A criança ferida


Se tinha de ser... é porque a verdade destrói. Havia mais por fazer. Só silêncio que emudece as palavras que teimam em não sair.

Para que servem as palavras... se elas não mudam a realidade? E assim a criança foi calando a expressão do seu sentir? Para quê? O incómodo de não se saber lidar com tamanha sensibilidade, revolta e questionamento... E ela só queria ser acolhida.

E observa o mundo das crianças... e o tamanho das revoltas, dos incómodos, das chamadas de atenção e revê-se, recorda-se. Também nela mora essa criança inquieta que amua, que se impõe, que desafia a autoridade, que se questiona e pede atenção.

Eu vejo-te. Digo a cada uma das crianças com quem me cruzo. E quando perdem, e quando vem a contrariedade, e quando não sou eu @ escolhid@, e quando não é à minha maneira. Reconheço os amuos, os acessos de fúria.

Admiro a sua pureza, porque expressam, metem cá fora o que sentem, sem filtros. Aí estão a desenvolver a parte límbica do cérebro para aprenderem a regular-se. E nós adultos... sentimos? 

Esquecemos de expressar e por isso pusemos de lado o sentir.  Viremos a página aos sentires obtusos, amarrotados, sebentos que vão embaciar a nossa imagem cá fora.

Com a criança recordo-me do genuíno. Da pureza de sentir. E de contactar também com essa parte minha. A criança obriga ao adulto a expressar-se, por provocação. Ela testa os seus limites, confronta-o para que ele possa aceder também ao sentir. É estar em contacto com as emoções fortes, com o imprevisível a todo o instante.

E apanho-me nas birras sofisticadas, com o toque subtil, quando surge a contrariedade. O impulso da reatividade que reclama a falta de atenção que ainda me esqueço de dar, os limites que precisam de ser reforçados e que dão o alerta quando são trespassados.

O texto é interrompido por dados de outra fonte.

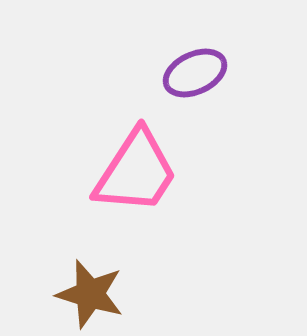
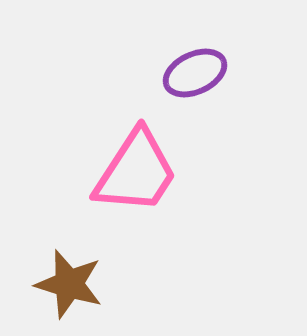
brown star: moved 21 px left, 10 px up
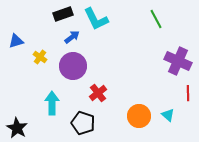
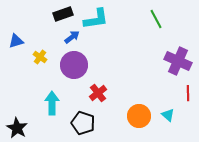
cyan L-shape: rotated 72 degrees counterclockwise
purple circle: moved 1 px right, 1 px up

E o verdadeiro trabalho de encontro consigo mesmo dá-se no dia a dia. Escolha a escolha.  É aí que revelo como está a relação e intimidade. As resistências, como está o meu sim e o meu não. Os ainda nãos que me saem. 

Os venenos que ainda me ofereço como a melhor gratificação que consigo dar. Qual a consciência que tenho desses buracos e vazios. E de que lugar gestiono essa relação?

É que às vezes há venenos que assumem cura e medicina enquanto não se consegue de outra, e também isso é Amor.

Não há manual, nem fórmulas mágicas. Há coragem de se poder ir olhando melhor para si mesmo com lentes mais amorosas e acolhedoras. É que para integrar, primeiro há que incluir.

E adulta de hoje para se inteirar precisa incluir e cuidar da criança que leva dentro. E permitir a expressão da vulnerabilidade. Dar-lhe o direito de sentir.... sem as frases castradoras "pronto já chega", "já passou", "não se pode dizer nada, chora logo", "vá se te acalmares levas o gelado".

É fácil gerir as emoções de uma criança? Não. Lidar com a dor do outro. Não. E porquê?

Porque não fomos ensinados a lidar com as nossas. E deixar que saia, que leve o tempo necessário e acompanhar o processo, fazer-se presente, disponível e na escuta.

E agora como é que o adulto pode lidar com as suas emoções???  Pode ser assustador lidar com a sua própria dor.  E o que se faz? Vamos lá mascarar, tomar pílulas mágicas a fazer de passa, vamos tapar o sintoma. E por aí seguimos medicados, robots autómatas.

Acordemos pois a criança ferida. É hora de cuidá-la. De sair da orfandade e de andar por aí buscando pais adoptivos em relações tóxicas. 

Decreto-me mãe e pai da criança que levo dentro e habita este corpo de adulta.